If a natural gas mutual fund is an index fund, its managers seek results that correspond to the price of an index of stocks of companies involved in natural gas. Natural gas index funds do not attempt to outperform the equities market. They are concerned only with tracking the natural gas sector of the market.
Regular mutual funds are more actively managed than index funds. Some natural gas mutual funds invest in natural gas futures. Others invest directly in the natural gas market, seeking to capitalize on fluctuations in natural gas prices. The managers of some natural gas mutual funds aggressively try to beat the market by investing in a variety of companies that explore natural gas or provide services related to the industry.
The primary advantage of mutual funds is that they provide exposure to a diverse group of equities. A disadvantage is that they cannot be traded in real time the way an individual stock can. It also can be difficult to find out exactly which stocks are in a mutual fund, because fund companies often release that information only at the end of a quarter.

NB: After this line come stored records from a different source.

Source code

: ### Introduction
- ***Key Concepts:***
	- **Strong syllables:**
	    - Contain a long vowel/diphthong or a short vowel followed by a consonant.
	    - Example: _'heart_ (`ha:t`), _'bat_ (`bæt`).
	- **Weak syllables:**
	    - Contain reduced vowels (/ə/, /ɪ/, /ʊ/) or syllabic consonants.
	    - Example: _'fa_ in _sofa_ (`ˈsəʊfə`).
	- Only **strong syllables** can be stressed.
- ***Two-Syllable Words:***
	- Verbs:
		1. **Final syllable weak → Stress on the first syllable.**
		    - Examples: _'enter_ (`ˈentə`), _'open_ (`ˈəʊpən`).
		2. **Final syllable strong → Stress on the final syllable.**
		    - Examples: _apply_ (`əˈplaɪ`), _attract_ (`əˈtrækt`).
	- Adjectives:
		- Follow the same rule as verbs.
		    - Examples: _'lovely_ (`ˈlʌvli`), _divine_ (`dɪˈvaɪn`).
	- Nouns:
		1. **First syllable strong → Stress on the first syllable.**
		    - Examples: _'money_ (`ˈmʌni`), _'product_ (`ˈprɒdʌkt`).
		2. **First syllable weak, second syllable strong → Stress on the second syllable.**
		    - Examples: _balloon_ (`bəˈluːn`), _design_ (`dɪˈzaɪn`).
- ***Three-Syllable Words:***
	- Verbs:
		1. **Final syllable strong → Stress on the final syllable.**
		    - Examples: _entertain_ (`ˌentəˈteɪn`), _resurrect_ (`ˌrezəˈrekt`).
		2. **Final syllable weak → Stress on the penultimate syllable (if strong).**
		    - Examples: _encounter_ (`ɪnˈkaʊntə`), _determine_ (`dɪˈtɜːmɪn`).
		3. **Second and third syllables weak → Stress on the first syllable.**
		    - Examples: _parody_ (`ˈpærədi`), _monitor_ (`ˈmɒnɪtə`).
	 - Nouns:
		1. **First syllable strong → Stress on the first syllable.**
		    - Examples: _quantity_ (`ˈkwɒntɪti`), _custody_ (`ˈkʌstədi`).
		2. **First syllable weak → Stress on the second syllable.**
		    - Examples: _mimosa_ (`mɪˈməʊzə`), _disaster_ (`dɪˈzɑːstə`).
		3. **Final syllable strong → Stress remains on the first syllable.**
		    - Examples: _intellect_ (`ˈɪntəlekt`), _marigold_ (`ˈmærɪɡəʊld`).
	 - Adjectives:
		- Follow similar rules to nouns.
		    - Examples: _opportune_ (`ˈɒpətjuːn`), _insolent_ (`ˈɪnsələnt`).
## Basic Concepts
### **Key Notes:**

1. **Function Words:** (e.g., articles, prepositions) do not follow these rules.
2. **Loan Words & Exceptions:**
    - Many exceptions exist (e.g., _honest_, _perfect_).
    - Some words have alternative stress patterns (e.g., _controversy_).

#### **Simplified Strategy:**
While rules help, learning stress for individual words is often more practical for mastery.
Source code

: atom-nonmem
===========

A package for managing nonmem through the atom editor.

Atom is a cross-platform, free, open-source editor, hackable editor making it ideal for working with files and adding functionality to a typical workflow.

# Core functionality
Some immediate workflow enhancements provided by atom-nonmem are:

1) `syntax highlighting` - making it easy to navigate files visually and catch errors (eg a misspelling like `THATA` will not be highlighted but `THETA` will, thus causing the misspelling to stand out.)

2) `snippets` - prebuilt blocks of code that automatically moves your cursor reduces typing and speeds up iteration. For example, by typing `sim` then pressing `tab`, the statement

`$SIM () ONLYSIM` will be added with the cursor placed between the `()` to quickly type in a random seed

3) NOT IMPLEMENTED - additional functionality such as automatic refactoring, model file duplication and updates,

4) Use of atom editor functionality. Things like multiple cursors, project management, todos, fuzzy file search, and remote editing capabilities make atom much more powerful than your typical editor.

ETFs, the second major type of natural gas funds, are like index funds in that they are passively managed and track a particular sector of the industry. An advantage of ETFs is their flexibility. Like individual stocks, they can be traded in real time and they experience price changes throughout the day. Many natural gas funds are available in the form of ETFs, including funds that invest in drillers, funds that invest in suppliers, and funds that short — or bet against — the natural gas market.